On receipt

It's annoying (both logistically and emotionally) that there's an unspoken (usually) obligation to hold onto gifts until the nearest applicable gift-giving holiday or birthday. Of course, everybody dreads being the person to show up empty-handed on the big day if they can't find or afford something sufficient contemporaneously; that's why, if an opportunity shows up, they'll often put it in the bank (or more literally, their closet). But lately I've begun to lose patience for this particular song and dance.

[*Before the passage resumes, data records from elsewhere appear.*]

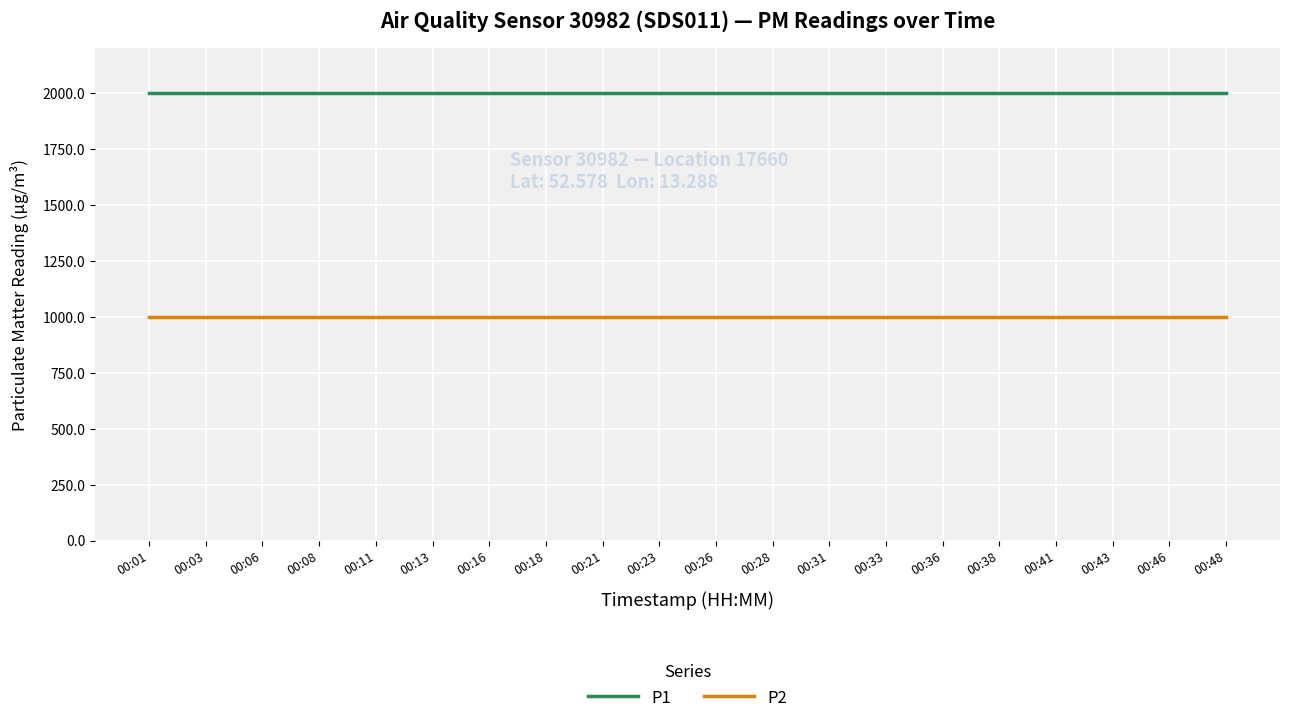

What are all the series names shown in the legend?

P1, P2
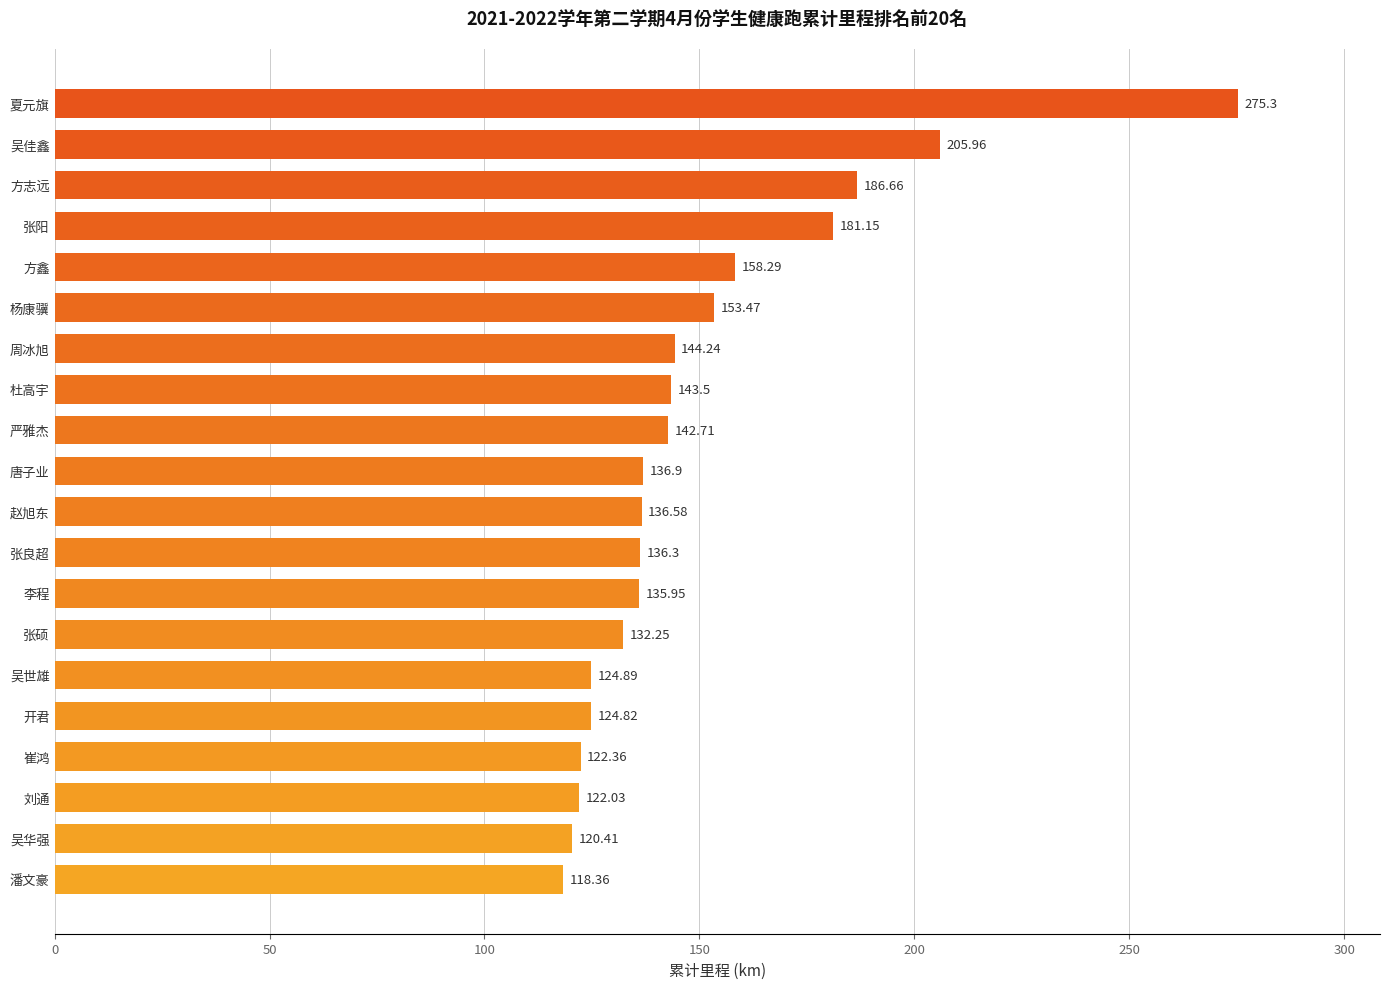

Approximately how many times larger is the value at 吴华强 compared to 张硕?

0.9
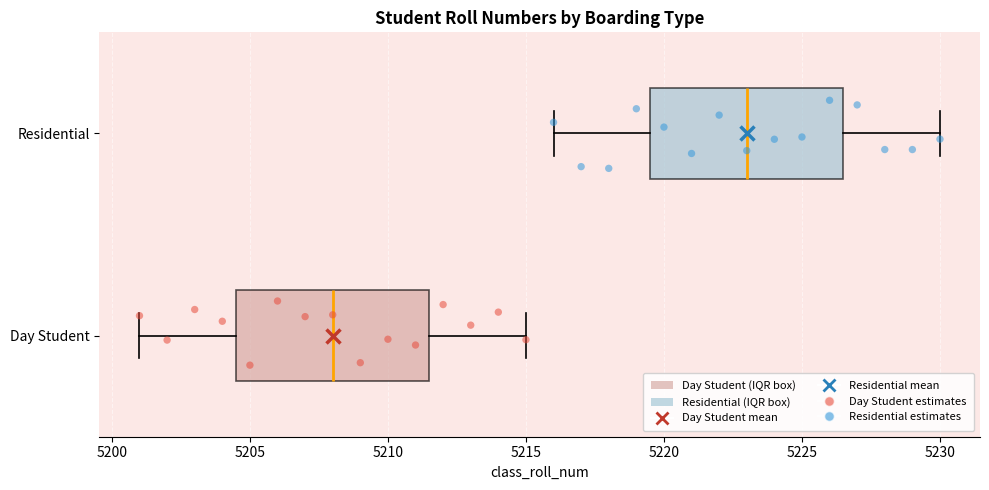

Which box has the furthest to the right median line?

Residential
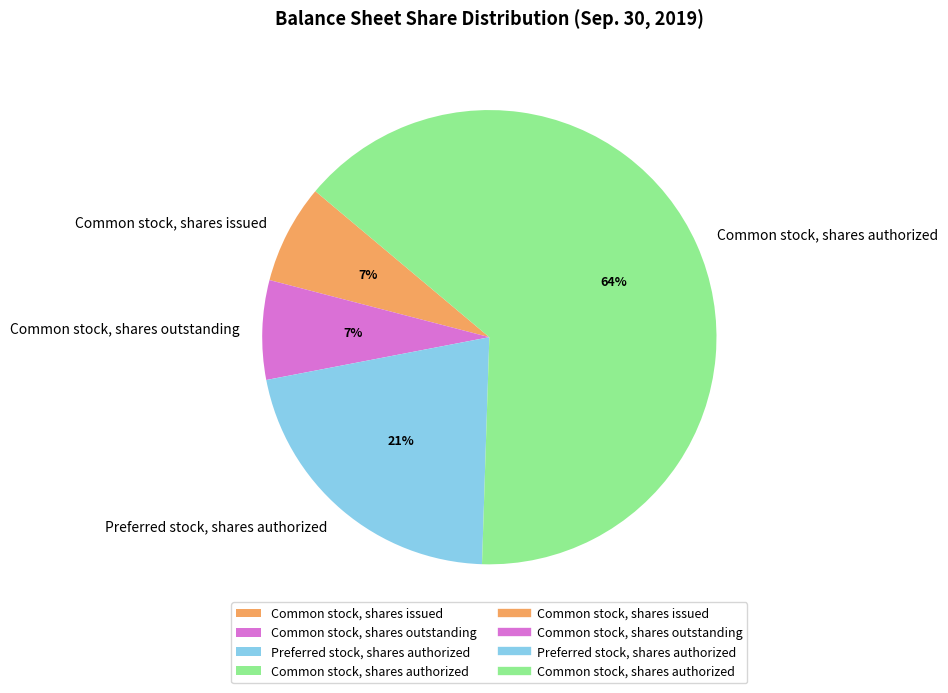

What is the ratio of the value at Common stock, shares outstanding to the value at Preferred stock, shares authorized?

0.3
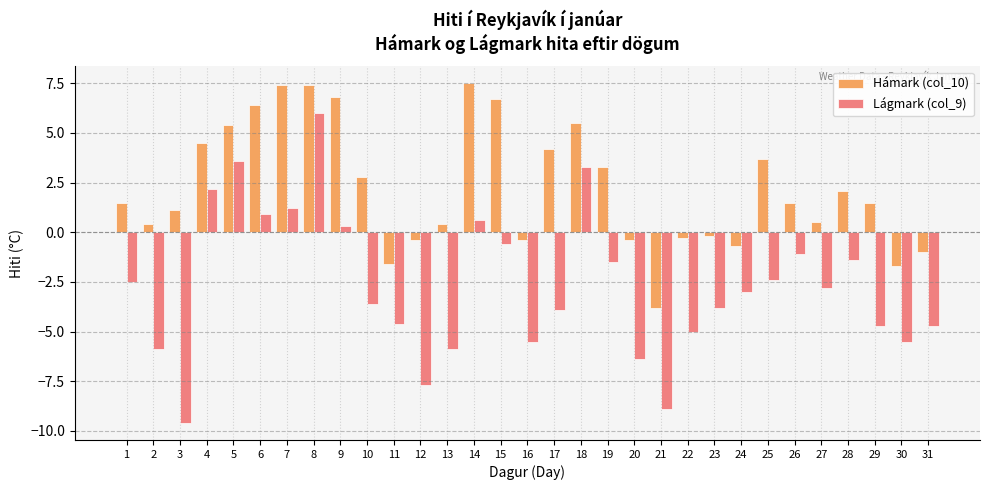

Are the bars grouped side by side (vs. stacked)?

Yes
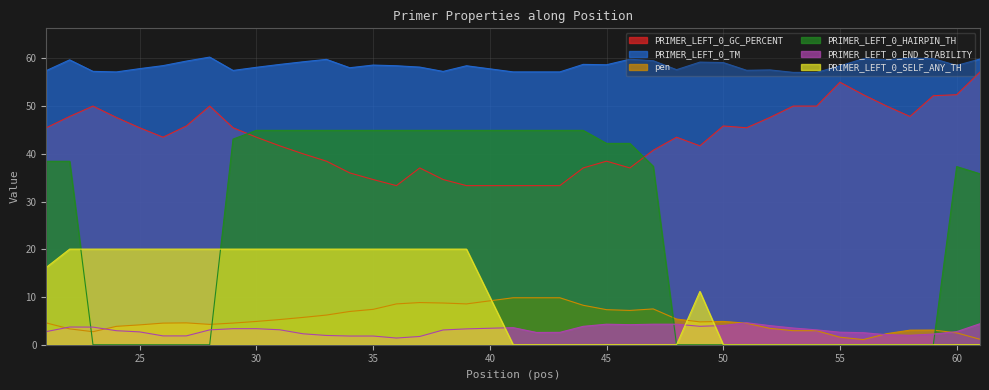

True or false: PRIMER_LEFT_0_TM and PRIMER_LEFT_0_END_STABILITY intersect in this chart.

False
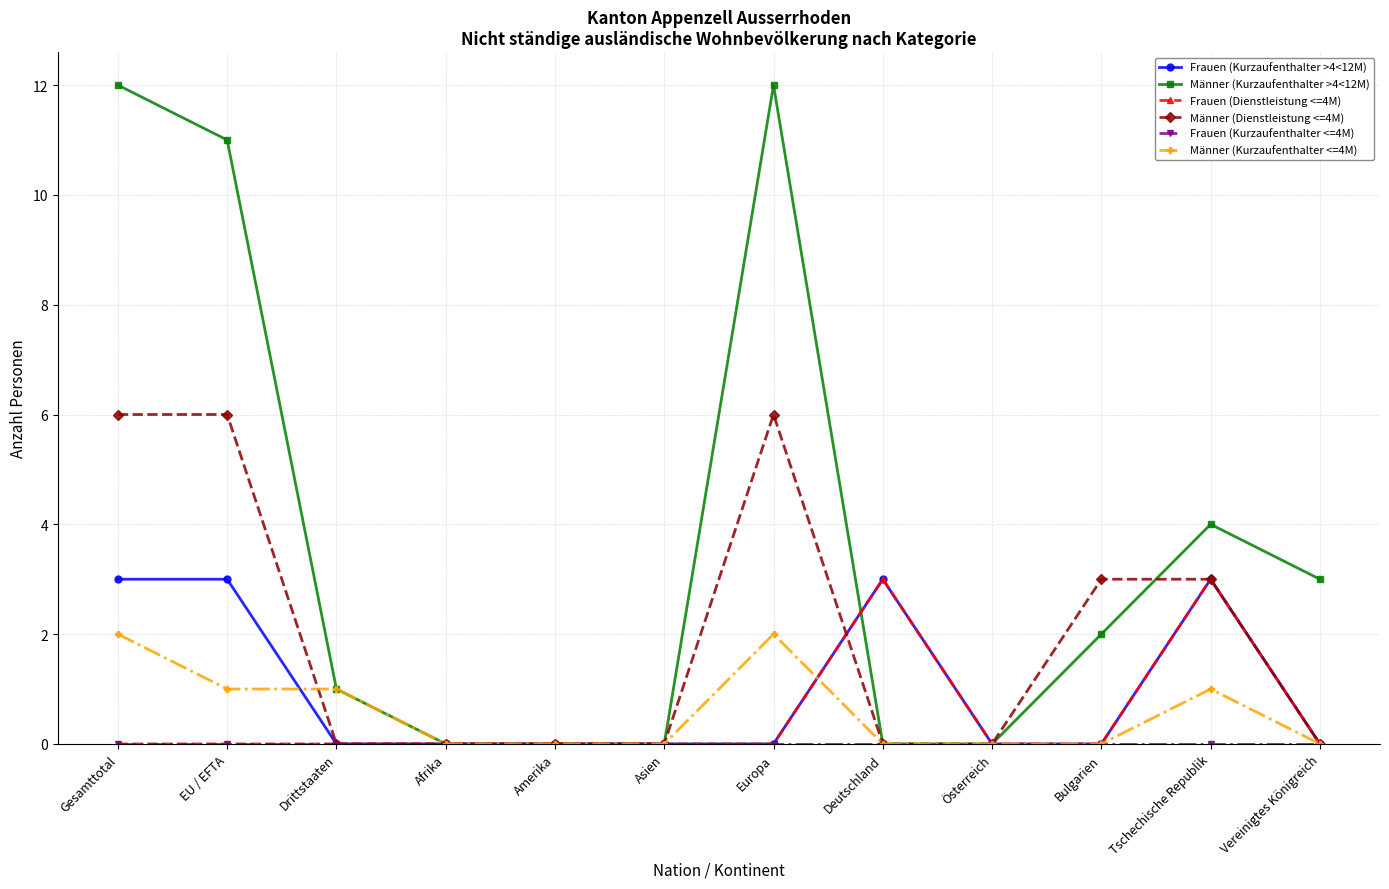

At which category is the sum across all series the highest?

Gesamttotal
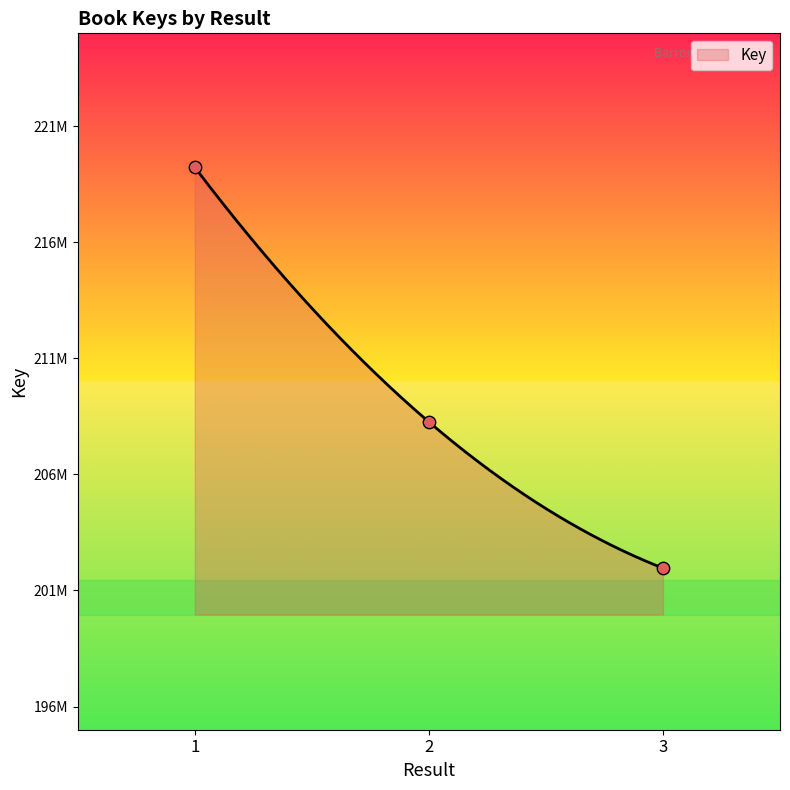

Approximately how many times larger is the value at 1 compared to ?

1.0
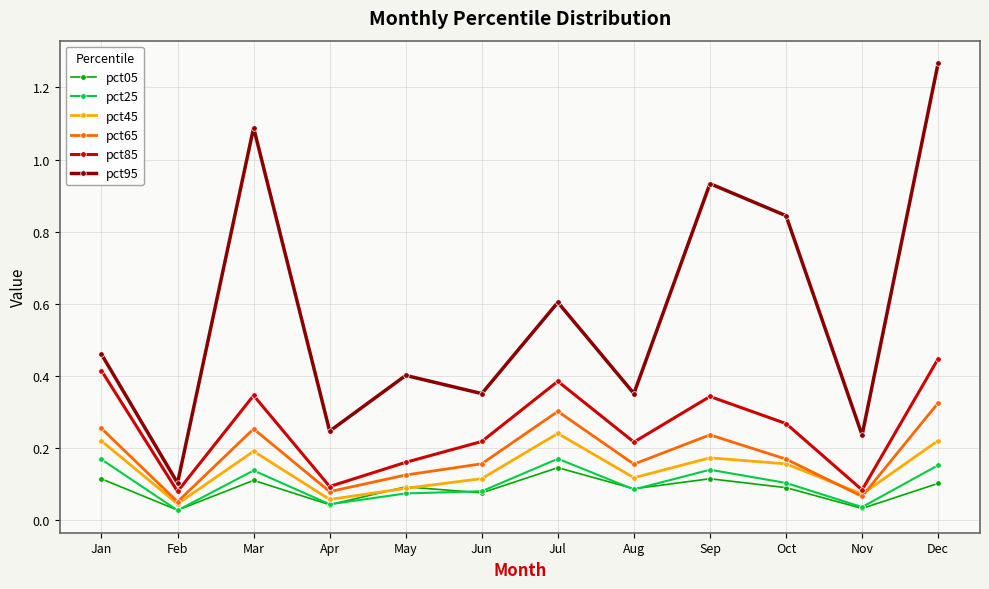

True or false: pct85 and pct25 intersect in this chart.

False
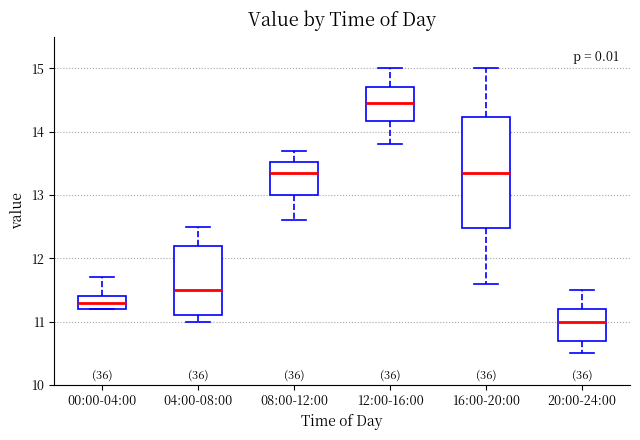

Comparing the boxes themselves (not the whiskers), which one is the tallest?

16:00-20:00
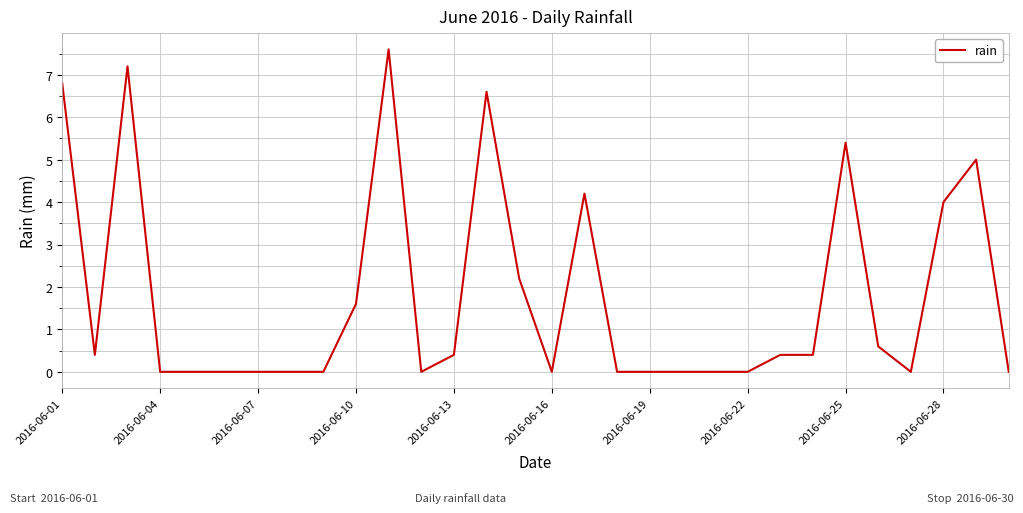

What is the difference between the maximum and minimum values?

7.6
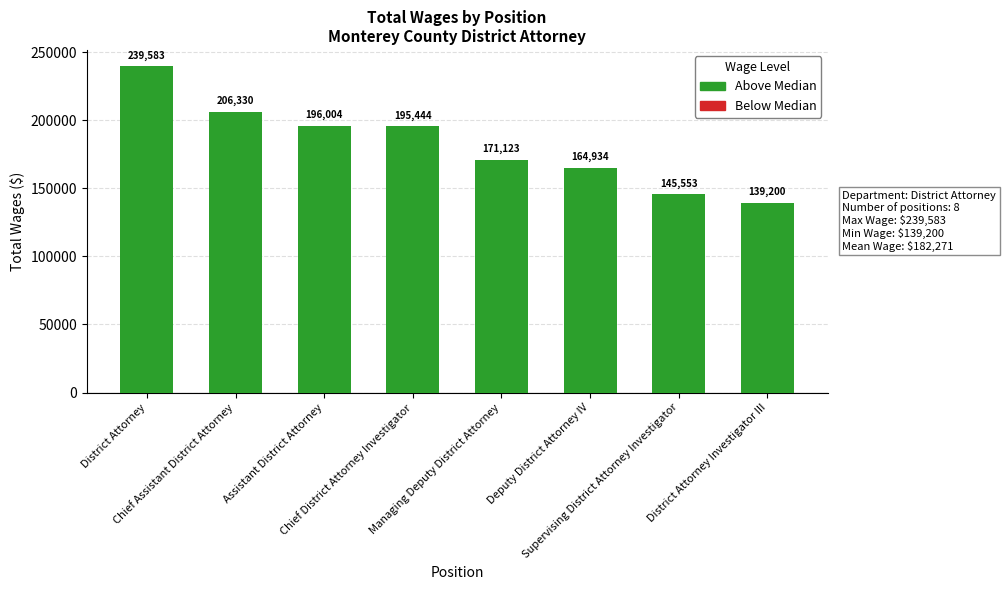

How many bars are there in total?

8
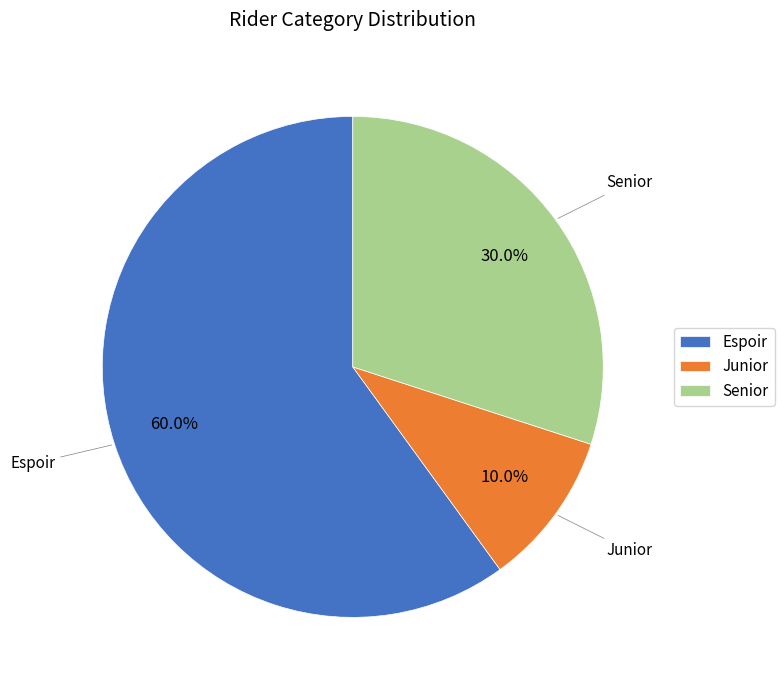

True or false: Espoir accounts for 60% of the total.

True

I often think about how the context of actions shape their true meaning, and in this case, I think the inherent obligation of gift-giving days cheapens the act itself. Obviously this dynamic is understood on some level by most people exposed to it - it's often satirized in entertainment in the form of characters who give expensive, gaudy gifts that don't have much to do with their recipient's taste or needs. Additionally (and more insidiously), I would point out that when someone says they would just as soon receive gift cards or cash as anything else, that implies conversely that they (more or less) only value their gifts as much as their weight in gold. So, both givers and receivers can be seen subscribing this black-and-red way of thinking. On paper, translating a love language into MSRP appears extremely rude, but I think it's a sort of logical endpoint of a scenario that amplifies the transactional nature of gift-giving. If you wanted to alternatively analyze this through a pop psych lens, you could argue that people only have so much emotional energy to expend on both giving and receiving gifts, and that these free-for-alls tend to sap that energy pretty quickly. What's also sapped are people's wallets, which can literally cheapen gifts (ergo limit the range of options available to the giver) with the threat or reality of not having enough left over to produce gifts for other people.

Of course, it is nice to receive gifts (and to give them), so it's understandable to want to incentivize that, and it probably is necessary to provide a social incentive for many people (and for many more casual relationships). But wouldn't it be better to be able to rely on the assumption that a gift affirms (on its own merit) a strong bond between you and another person? That it occurred to them, that they had the personal desire, to go out of their way to provide something for you? I don't think it's sensible to make that assumption on the day whereupon you also exchanged gifts with the cousin you last spoke to in April (of last year). ~∓~

(P.S. As always, the irony strikes me, in thinking about "obligations", that I've been looking for a topic to write a blog post about primarily out of a sense of obligation, not to any readers, nor to myself, but primarily to being able to claim the blog is active in a real sense. So it goes.)